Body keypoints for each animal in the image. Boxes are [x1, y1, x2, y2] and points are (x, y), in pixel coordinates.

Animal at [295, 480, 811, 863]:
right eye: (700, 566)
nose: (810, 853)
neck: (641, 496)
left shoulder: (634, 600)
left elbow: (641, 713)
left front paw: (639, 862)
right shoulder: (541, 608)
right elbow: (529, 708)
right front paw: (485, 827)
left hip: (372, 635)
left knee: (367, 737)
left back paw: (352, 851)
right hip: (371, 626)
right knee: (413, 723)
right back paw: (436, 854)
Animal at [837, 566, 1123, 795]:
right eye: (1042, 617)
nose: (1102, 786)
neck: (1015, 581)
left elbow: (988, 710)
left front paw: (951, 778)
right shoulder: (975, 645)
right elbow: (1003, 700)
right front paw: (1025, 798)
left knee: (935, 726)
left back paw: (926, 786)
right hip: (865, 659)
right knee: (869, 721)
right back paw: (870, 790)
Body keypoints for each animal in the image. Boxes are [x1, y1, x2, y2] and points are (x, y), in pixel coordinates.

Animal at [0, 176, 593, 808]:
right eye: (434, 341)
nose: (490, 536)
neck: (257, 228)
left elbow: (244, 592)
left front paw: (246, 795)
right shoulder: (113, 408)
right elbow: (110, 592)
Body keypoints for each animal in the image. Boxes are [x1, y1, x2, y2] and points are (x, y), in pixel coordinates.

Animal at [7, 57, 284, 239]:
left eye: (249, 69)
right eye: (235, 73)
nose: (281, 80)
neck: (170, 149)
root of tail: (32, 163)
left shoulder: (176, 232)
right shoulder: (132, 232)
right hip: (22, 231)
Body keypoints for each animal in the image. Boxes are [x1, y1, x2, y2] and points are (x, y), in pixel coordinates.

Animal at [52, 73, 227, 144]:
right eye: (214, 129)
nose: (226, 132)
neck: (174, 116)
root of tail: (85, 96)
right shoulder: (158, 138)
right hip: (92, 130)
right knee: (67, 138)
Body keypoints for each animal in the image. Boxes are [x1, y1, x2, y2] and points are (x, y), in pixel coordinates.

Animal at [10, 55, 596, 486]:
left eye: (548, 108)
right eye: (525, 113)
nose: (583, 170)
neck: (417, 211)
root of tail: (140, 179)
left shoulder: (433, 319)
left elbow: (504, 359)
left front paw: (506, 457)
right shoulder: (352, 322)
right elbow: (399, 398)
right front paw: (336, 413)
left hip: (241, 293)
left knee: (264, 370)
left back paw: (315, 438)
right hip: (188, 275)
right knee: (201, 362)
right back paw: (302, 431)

■ ■ ■ ■ ■ ■ ■

▶ Exercise: Each line from the one that includes "right hip: (371, 626)" down to the close of the records above is to be given again exactly, and no other line is to appear.

▶ Solution:
right hip: (371, 626)
right knee: (413, 723)
right back paw: (436, 854)
Animal at [837, 566, 1123, 795]:
right eye: (1042, 617)
nose: (1102, 786)
neck: (1015, 581)
left elbow: (988, 710)
left front paw: (951, 778)
right shoulder: (975, 645)
right elbow: (1003, 700)
right front paw: (1025, 798)
left knee: (935, 726)
left back paw: (926, 786)
right hip: (865, 659)
right knee: (869, 721)
right back paw: (870, 790)
Body keypoints for each animal in the image. Boxes are [x1, y1, x2, y2] and points are (x, y), in pixel coordinates.

Animal at [0, 176, 593, 808]:
right eye: (434, 341)
nose: (490, 536)
neck: (257, 228)
left elbow: (244, 592)
left front paw: (246, 795)
right shoulder: (113, 408)
right elbow: (110, 592)
Body keypoints for each animal in the image. Boxes are [x1, y1, x2, y2] and points are (x, y), in pixel coordinates.

Animal at [7, 57, 284, 239]:
left eye: (249, 69)
right eye: (235, 73)
nose: (281, 80)
neck: (170, 149)
root of tail: (32, 163)
left shoulder: (176, 232)
right shoulder: (132, 232)
right hip: (22, 231)
Body keypoints for each animal in the image. Boxes are [x1, y1, x2, y2] and points are (x, y), in pixel coordinates.

Animal at [52, 73, 227, 144]:
right eye: (214, 129)
nose: (226, 132)
neck: (174, 116)
root of tail: (85, 96)
right shoulder: (158, 138)
right hip: (92, 130)
right knee: (67, 138)
Body keypoints for each animal in the image. Boxes are [x1, y1, x2, y2] and points are (x, y), in pixel coordinates.

Animal at [10, 55, 596, 486]:
left eye: (548, 108)
right eye: (525, 113)
nose: (583, 170)
neck: (417, 211)
root of tail: (140, 179)
left shoulder: (433, 319)
left elbow: (504, 359)
left front paw: (506, 457)
right shoulder: (352, 322)
right elbow: (399, 398)
right front paw: (336, 413)
left hip: (241, 293)
left knee: (264, 370)
left back paw: (315, 438)
right hip: (188, 275)
right knee: (201, 362)
right back paw: (302, 431)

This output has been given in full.